Luisa Marcelino said, “(The results are) intriguing because they are unexpected.” Marcelino is a research assistant professor in the department of civil and environmental engineering at Northwestern University.
“Most publications show corals are affected negatively by acidity, but most are observing corals in controlled conditions,” she said.
Marcelino suggested there may be differences in the corals that could be due to the environments they are in, as ocean acidification is a global phenomenon but there are local stressors that corals face.
“There certainly could be a genetic component, or it could be the environmental combination of low pH, low carbonate ions, fewer stressors and low variability,” she said. “With fewer stressors maybe these corals can handle each one better. What remains to be seen is whether it’s a genetic trait or they are generally more strong.”
Whatever the real reason is, corals will need to up their game to survive in more acidic waters. According to the National Oceanic Atmospheric Administration, over the last 250 years the concentration of carbon dioxide in the atmosphere has jumped from 280 to more than 394 parts per million due to human use of fossil fuels and land conversion. And, with the ocean absorbing about a quarter of the carbon dioxide gas emitted, its pH is falling and becoming more acidic.

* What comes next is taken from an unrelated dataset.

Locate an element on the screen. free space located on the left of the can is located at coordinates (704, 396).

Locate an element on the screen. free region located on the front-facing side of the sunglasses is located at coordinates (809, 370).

More acidic oceans would not be good news for corals. When the ocean absorbs carbon dioxide gas from the atmosphere, it forms carbonic acid. Hydrogen ions separate from the carbonic acid, lowering the ocean’s pH, and bind with carbonate ions in seawater, resulting in fewer carbonate ions available for corals to build their skeletons.
“I do not see the concentration of CO2 in the atmosphere to be dramatically reduced any time soon, and I expect a large majority of corals will not be likely to respond the same way (as the ones in Palau’s Rock Island reef),” Marcelino said.
“Even if some (corals) survive, it will be accompanied by dramatic changes in populations and ecosystems,” she said. “We don’t understand enough about ecosystem functions and losses of species, even if some do well.”